When one of our guest lecturers, Francisco, came to talk to us about “Handcrafts, Souvenirs, and Ethnocommodities in Yucatan,” I realized that my idea of a souvenir needed to be expanded. This is why I have decided that my journal and my Instagram page are souvenirs; they are a way for me to remember. However, with Francisco’s lecture, I also realized I needed to re-evaluate how I think about remembrance and this trip. Is there a right way to remember my time here? If I share my travels from my perspective, am I really doing Yucatan and its people justice? Am I feeding my friends and family the full truth or just what I deem to be important? I noticed that I began to morph the narrative and censor my experience based on the audience.
I would report back to my parents about the beautiful beaches in Yucatan. I would send them pictures and videos of the waves and the food I ate there. )I’m from Colorado, so we have never had easy access to beaches) My parents LOVE tropical destinations and would travel all the time if they had the funds. So I knew I had to share these beach days with them more so than with others. My girlfriend was born and raised in a beach town, so although I sent some pictures, I didn’t feel as compelled to share them in the same way I did with my parents. (And on that note, I did not tell my parents about the nightlife.)
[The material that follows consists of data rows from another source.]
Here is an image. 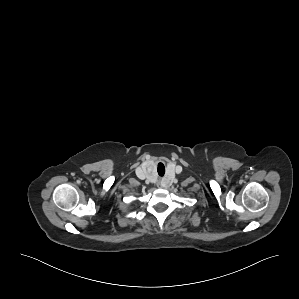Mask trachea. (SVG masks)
Masks as SVG:
<instances>
[{
  "instance_id": "trachea-1",
  "label": "trachea",
  "mask_w": 299,
  "mask_h": 299,
  "mask_svg": "<svg viewBox=\"0 0 299 299\" xmlns=\"http://www.w3.org/2000/svg\"><path fill=\"white\" fill-rule=\"evenodd\" d=\"M158 174L159 176H164L165 174V167L162 163L158 164V168H157Z\"/></svg>"
}]
</instances>
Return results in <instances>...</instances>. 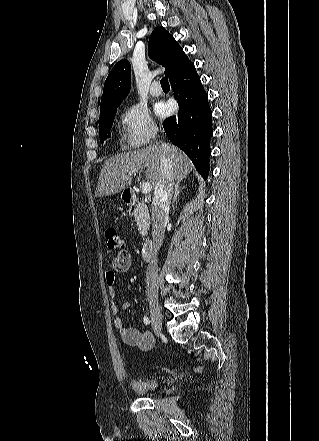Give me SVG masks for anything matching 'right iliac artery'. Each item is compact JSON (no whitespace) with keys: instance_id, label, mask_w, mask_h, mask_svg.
<instances>
[{"instance_id":"1","label":"right iliac artery","mask_w":319,"mask_h":441,"mask_svg":"<svg viewBox=\"0 0 319 441\" xmlns=\"http://www.w3.org/2000/svg\"><path fill=\"white\" fill-rule=\"evenodd\" d=\"M143 322H144L146 325H149L150 320H149V318H148L147 316H144V318H143Z\"/></svg>"}]
</instances>
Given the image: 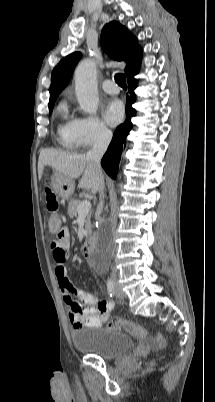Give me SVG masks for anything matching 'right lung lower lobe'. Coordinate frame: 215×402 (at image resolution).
<instances>
[{"instance_id":"obj_1","label":"right lung lower lobe","mask_w":215,"mask_h":402,"mask_svg":"<svg viewBox=\"0 0 215 402\" xmlns=\"http://www.w3.org/2000/svg\"><path fill=\"white\" fill-rule=\"evenodd\" d=\"M137 84L138 82L134 77L128 79L129 96L126 98V121L116 128L112 141L101 160L102 167L111 178L116 177L121 154L126 145V136L132 128L130 117L136 113L135 109L132 108V104L136 100L134 89Z\"/></svg>"}]
</instances>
Similarly, now that I am back, I make a point to tell all my female friends about how safe the streets felt. This is not something I would share with my parents. In part because I didn’t want them to know I was walking around by myself (sorry Mom), but mostly because I didn’t want them to know the full truth about how unsafe North Philly can feel at times. I remember our discussions in IFSA about how friendly everyone would be to tourists, and at first, I doubted it. But this certainly proved true. Everyone was very kind, and I felt very safe, which is something I would make sure to share when talking with my female friends.
Then there are things that I remember just for me. “Me llama Maria” was a beautiful piece of art that I feel honored to have watched. Chisti Uicab is extremely talented, and I loved the way she presented femininity and a female experience in a man’s world. I noted that I journaled about her performance but didn’t tell anyone back home. For some reason, this play was something just for me, and I didn’t feel compelled to share. It’s not for lack of recollection because I loved this play. But does not telling people about it diminish its importance? Or would my retelling of the story from my perspective never do it justice?
The way I interact with people and share my stories really got me thinking. Who am I to share these narratives? And am I doing them justice? I thought a lot about Cannibal Tours, a documentary that really stuck with me throughout the trip. As we were all quite disgusted to see the behavior of these tourists, we have to be careful not to become a savior type of tourist. I feel like I tried to be very cautious not to think I was above or better than other tourists because of the life I tried to lead. When I took a picture with my Yaxunah host family, I asked before if we could take a picture together. At first, I felt it affirmed that my touristic tendencies were good-natured. I compared myself to the tourists on Cannibal Tours and felt proud not to bear a resemblance. But in reality, asking someone for consent to take a picture is the bare minimum. It shouldn’t secure my place as a “good tourist.” It shouldn’t validate any tourist to treat native communities with basic respect and dignity. In my opinion, people shouldn’t be praised for being a decent human, myself included. It should be required. As simple as it sounds, if I have learned anything about navigating my place as a tourist, it’s to treat people the way you want to be treated.
I think I have struggled a lot with how I remember my time abroad and how I act as a tourist. And whether or not my second-hand stories can ever do the experience justice. So when I remember this trip and share it with my family, I try to be cautious about how I tell these stories. I want to tell my family about the incredible people I met and do their stories justice. I want to talk about the culture and the languages and not diminish their worth. But above all else, I want people to know how incredibly grateful I am for this opportunity. A once-in-a-lifetime opportunity that I am so privileged to have experienced. It is something I will remember for the rest of my life.